How homologues find each other during meiosis when it is time to pair remains an unresolved question. However, we do know that accurate pairing of homologous chromosomes in budding yeast requires Hop2 — a meiosis-specific recombinase. Hideo Tsubouchi and Shirleen Roeder now show that Hop2 acts in the recombination pathway, and so recombination has an important role in distinguishing between homologues and non-homologues during chromosome pairing in meiosis. In the same issue of Developmental Cell, Petukhova et al. confirm this function of Hop2 in mice, highlighting its evolutionary conservation, although their data lead them to place Hop2 in a different position in the pathway.

Previous genetic studies in budding yeast have shown that Hop2 has a role in homology searching and/or recognition. hop2 mutants are arrested in meiosis — their double-strand breaks (DSBs), with which recombination begins, are not repaired and recombinases accumulate on meiotic chromosomes. The failure to repair DSBs could be caused by a defect in pairing — in wild-type haploid yeast cells that initiate meiosis, DSBs are stalled owing to a lack of homologue pairing. DSBs in these cells are eventually repaired by recombination between sister chromatids. Because this does not occur in haploid hop2 strains, Hideo Tsubouchi and Shirleen Roeder suggest that a defect in meiotic recombination itself best explains the hop2 phenotype. Double-mutant analysis showed that Hop2 acts in the same pathway as Dmc1 and Rad51 recombinases, both of which are RecA homologues, and that it lies downstream of them.

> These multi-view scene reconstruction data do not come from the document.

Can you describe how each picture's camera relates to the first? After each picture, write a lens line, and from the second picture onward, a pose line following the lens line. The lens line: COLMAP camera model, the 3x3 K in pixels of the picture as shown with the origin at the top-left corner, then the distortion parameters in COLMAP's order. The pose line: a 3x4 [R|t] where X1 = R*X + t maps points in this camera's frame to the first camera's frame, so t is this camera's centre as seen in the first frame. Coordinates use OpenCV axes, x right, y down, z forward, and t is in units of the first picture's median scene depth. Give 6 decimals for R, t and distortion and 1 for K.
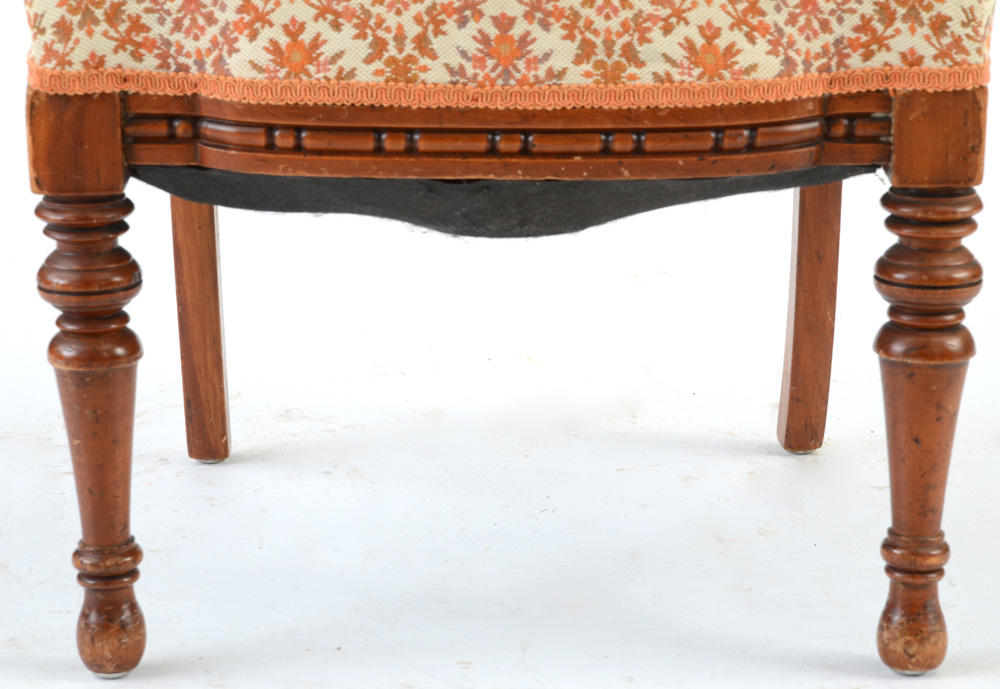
lens RADIAL K [[4071.6, 0, 516.6], [0, 4071.6, 351.4], [0, 0, 1]] dist [1.303620, 0.000000]
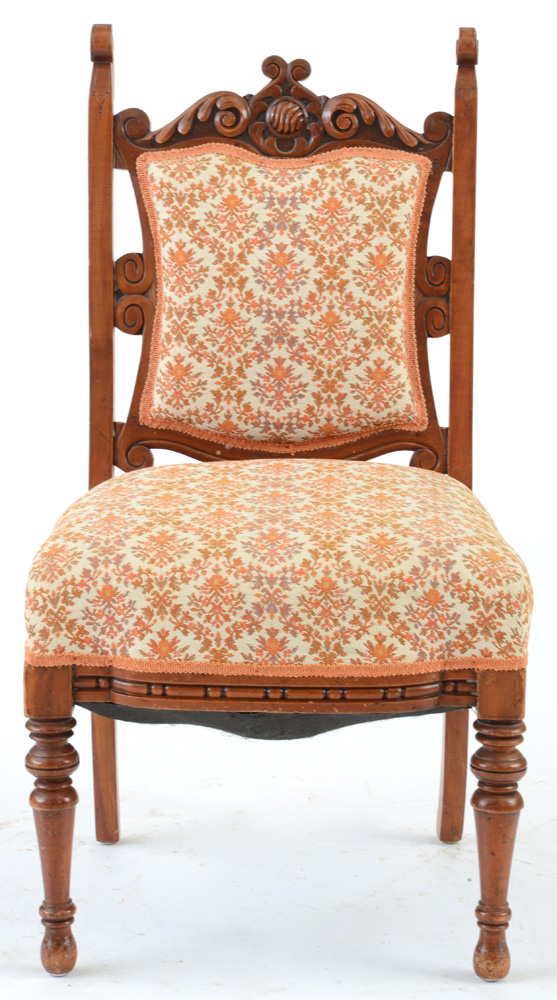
lens RADIAL K [[3465.7, 0, 273.6], [0, 3465.7, 520.7], [0, 0, 1]] dist [0.911178, 0.000000]
pose [[0.999754, 0.012585, -0.018255, 0.025627], [-0.013199, 0.999339, -0.033885, -0.075435], [0.017817, 0.034117, 0.999259, -0.603240]]
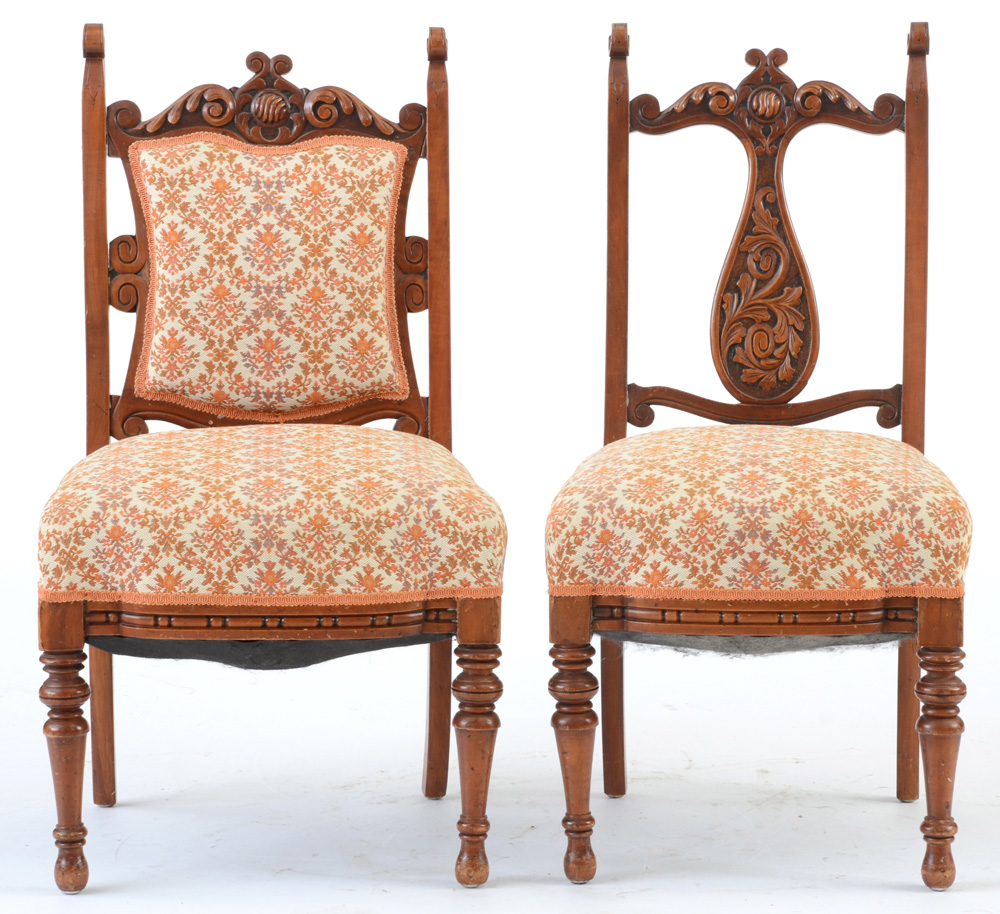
lens RADIAL K [[4652.8, 0, 531.8], [0, 4652.8, 482.4], [0, 0, 1]] dist [0.772932, 0.000000]
pose [[0.998715, -0.001753, 0.050649, 0.009637], [0.006326, 0.995898, -0.090264, 0.091180], [-0.050283, 0.090469, 0.994629, -1.343383]]
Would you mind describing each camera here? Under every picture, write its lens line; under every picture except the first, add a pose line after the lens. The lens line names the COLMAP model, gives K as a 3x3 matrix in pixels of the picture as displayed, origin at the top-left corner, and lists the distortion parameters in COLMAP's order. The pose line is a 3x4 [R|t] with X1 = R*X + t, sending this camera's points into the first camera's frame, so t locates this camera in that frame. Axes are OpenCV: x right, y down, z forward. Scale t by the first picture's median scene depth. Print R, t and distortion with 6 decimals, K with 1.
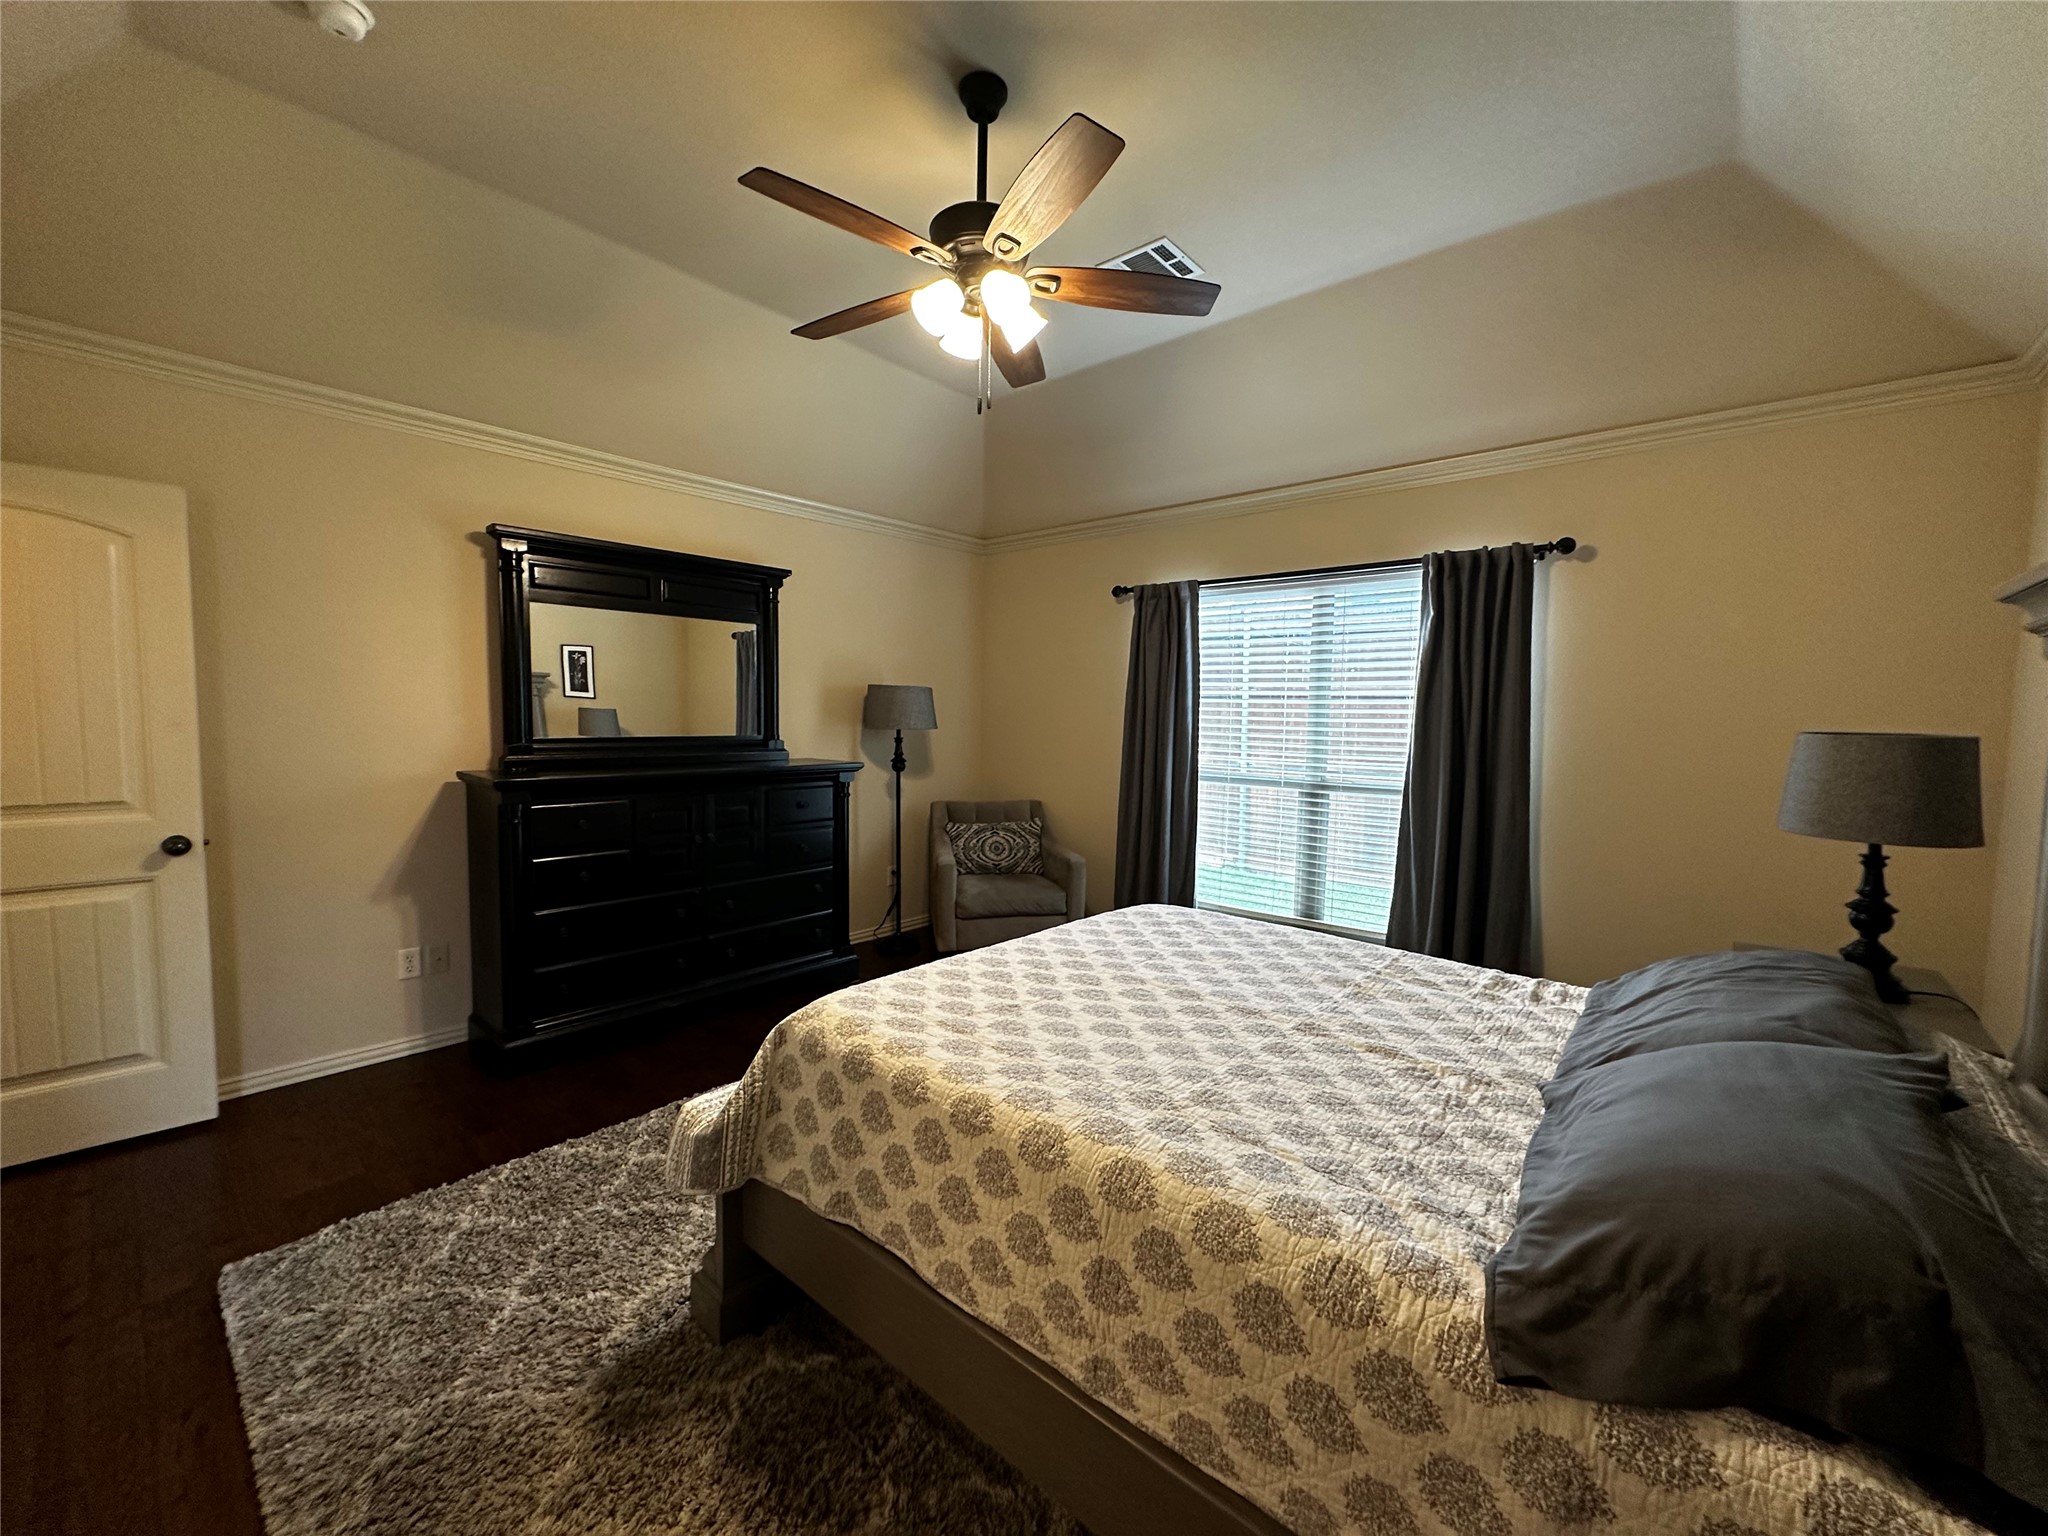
lens RADIAL K [[817.3, 0, 1024.0], [0, 817.3, 768.0], [0, 0, 1]] dist [-0.001852, 0.000427]
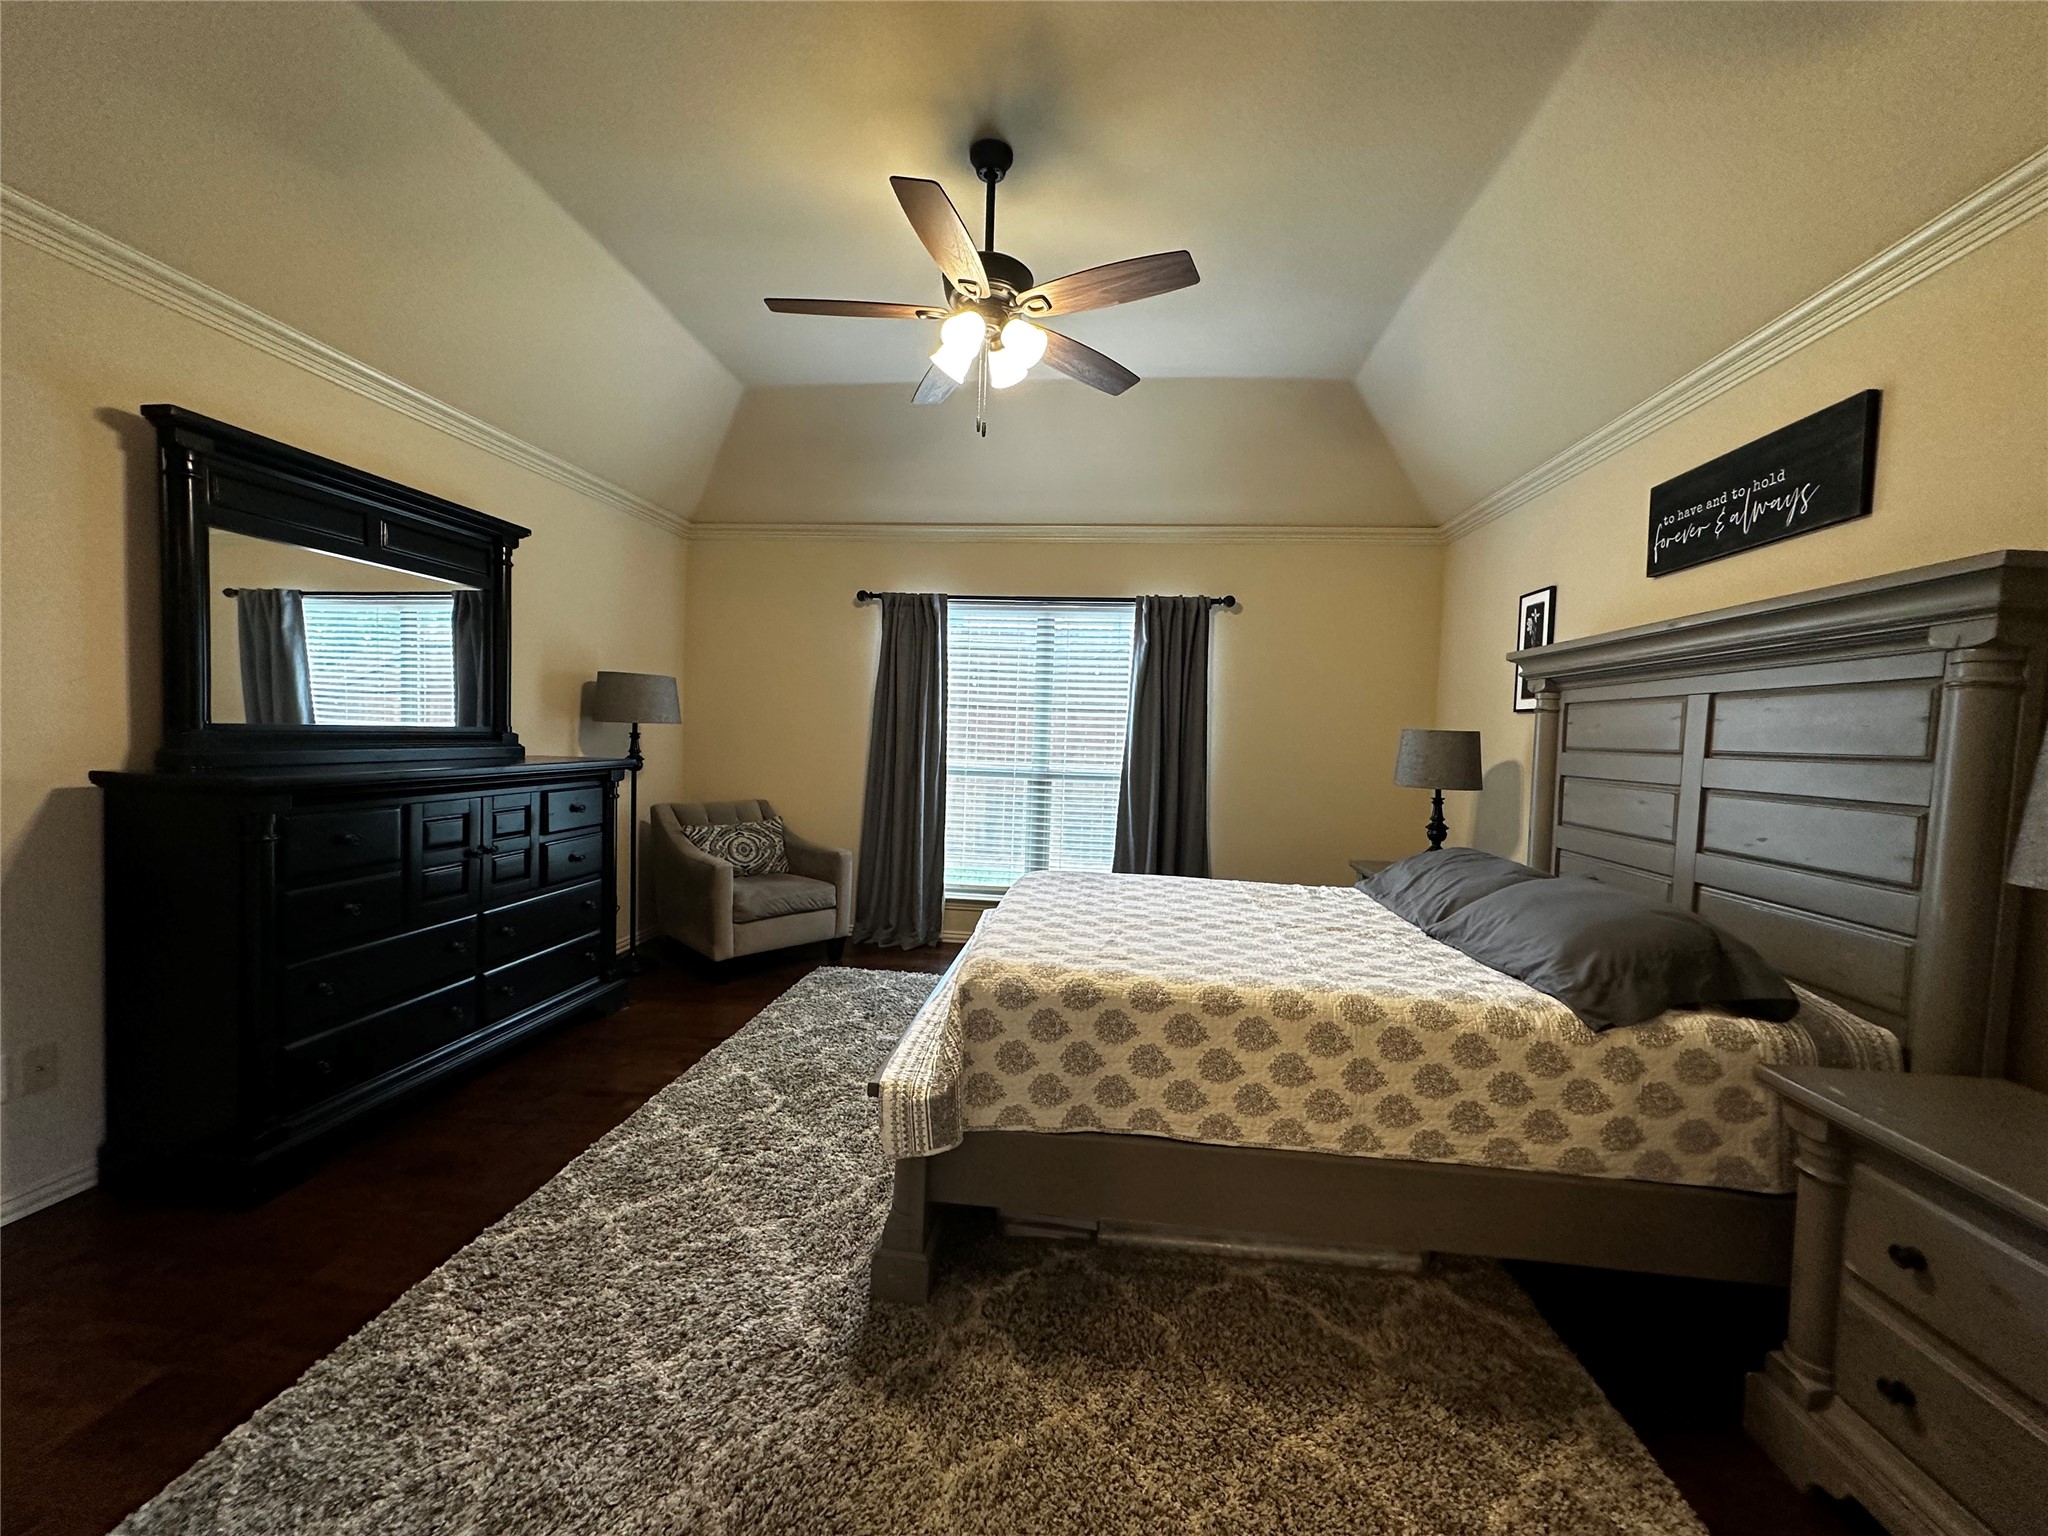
lens RADIAL K [[817.3, 0, 1024.0], [0, 817.3, 768.0], [0, 0, 1]] dist [-0.001852, 0.000427]
pose [[0.815484, -0.014006, 0.578610, -0.418461], [0.020112, 0.999789, -0.004144, 0.017484], [-0.578430, 0.015016, 0.815594, 0.036747]]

It turns out that overexpression of Rad51 suppresses defects in meiotic recombination in dmc1 and hop2 mutants. The authors therefore propose that there are two pathways for recombination-mediated pairing of homologues. In the first one, Rad51 alone distinguishes between homologous and non-homologous sequences during homology searches. In the other, Dmc1/Rad51 depend on Hop2 to ensure legitimacy of the pairing.

Petukhova and coworkers show that Hop2 also interacts genetically with Dmc1 in the mouse but that it is more likely to have an earlier role, upstream of Dmc1. In contrast to budding yeast, in which the double mutant had the same phenotype as the DMC1 single mutant, Hop2−/−Dmc1−/− mice have the same phenotype as Hop2−/− mice with respect to homologue pairing.

Because Rad51 is also involved in mitosis, and so its knock-out also affects the soma, it was not possible to test in mice whether it can function as a 'homology sentinel' that is independent of Hop2. So, we still do not know if the Hop2/Dmc1-independent recombination pathway also exists in mammals. Nonetheless, we do know that Hop2 is at the heart of the molecular connection between meiotic recombination and homologous pairing in both yeast and mammals, even if its precise mechanism of action might differ between these groups. In yeast, Hop2 might discriminate between homologous and non-homologous sequences after DSBs occur, either by modulating recombinase activity or by promoting disassociation of non-homologous sequences during homology search. In mice, on the other hand, Hop2 might promote strand invasion of an intact chromosome by the broken homologue, a step that would attract meiotic recombinases Dmc1 and Rad51.